• _TASK INSTRUCTIONS_: Each entry should be restated word for word, with all pictures left out.

(Stored data entries)

*** Begin section ***

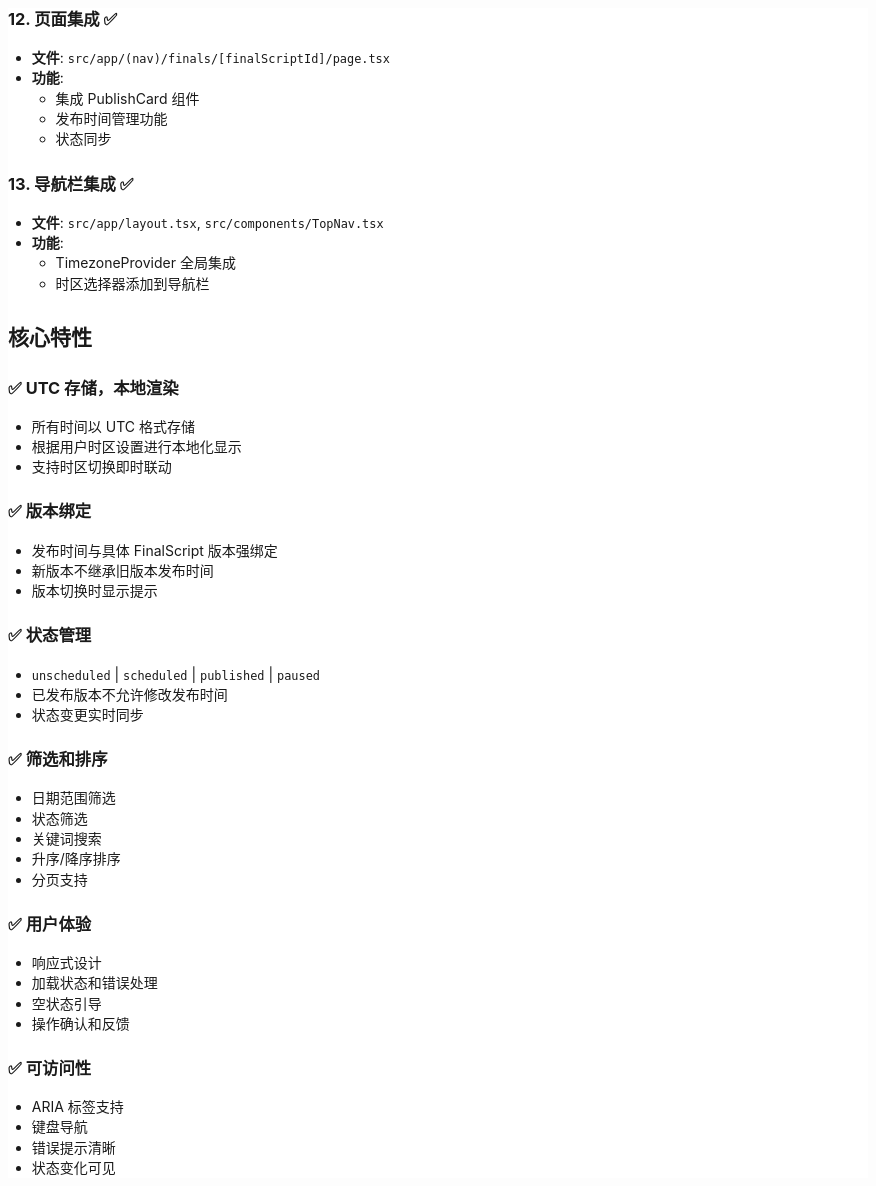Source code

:### 12. 页面集成 ✅
- **文件**: `src/app/(nav)/finals/[finalScriptId]/page.tsx`
- **功能**:
  - 集成 PublishCard 组件
  - 发布时间管理功能
  - 状态同步

### 13. 导航栏集成 ✅
- **文件**: `src/app/layout.tsx`, `src/components/TopNav.tsx`
- **功能**:
  - TimezoneProvider 全局集成
  - 时区选择器添加到导航栏

## 核心特性

### ✅ UTC 存储，本地渲染
- 所有时间以 UTC 格式存储
- 根据用户时区设置进行本地化显示
- 支持时区切换即时联动

### ✅ 版本绑定
- 发布时间与具体 FinalScript 版本强绑定
- 新版本不继承旧版本发布时间
- 版本切换时显示提示

### ✅ 状态管理
- `unscheduled` | `scheduled` | `published` | `paused`
- 已发布版本不允许修改发布时间
- 状态变更实时同步

### ✅ 筛选和排序
- 日期范围筛选
- 状态筛选
- 关键词搜索
- 升序/降序排序
- 分页支持

### ✅ 用户体验
- 响应式设计
- 加载状态和错误处理
- 空状态引导
- 操作确认和反馈

### ✅ 可访问性
- ARIA 标签支持
- 键盘导航
- 错误提示清晰
- 状态变化可见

*** End section ***

• _SOLUTION TO THIS TASK_:
Source code

:### 12. 页面集成 ✅
- **文件**: `src/app/(nav)/finals/[finalScriptId]/page.tsx`
- **功能**:
  - 集成 PublishCard 组件
  - 发布时间管理功能
  - 状态同步

### 13. 导航栏集成 ✅
- **文件**: `src/app/layout.tsx`, `src/components/TopNav.tsx`
- **功能**:
  - TimezoneProvider 全局集成
  - 时区选择器添加到导航栏

## 核心特性

### ✅ UTC 存储，本地渲染
- 所有时间以 UTC 格式存储
- 根据用户时区设置进行本地化显示
- 支持时区切换即时联动

### ✅ 版本绑定
- 发布时间与具体 FinalScript 版本强绑定
- 新版本不继承旧版本发布时间
- 版本切换时显示提示

### ✅ 状态管理
- `unscheduled` | `scheduled` | `published` | `paused`
- 已发布版本不允许修改发布时间
- 状态变更实时同步

### ✅ 筛选和排序
- 日期范围筛选
- 状态筛选
- 关键词搜索
- 升序/降序排序
- 分页支持

### ✅ 用户体验
- 响应式设计
- 加载状态和错误处理
- 空状态引导
- 操作确认和反馈

### ✅ 可访问性
- ARIA 标签支持
- 键盘导航
- 错误提示清晰
- 状态变化可见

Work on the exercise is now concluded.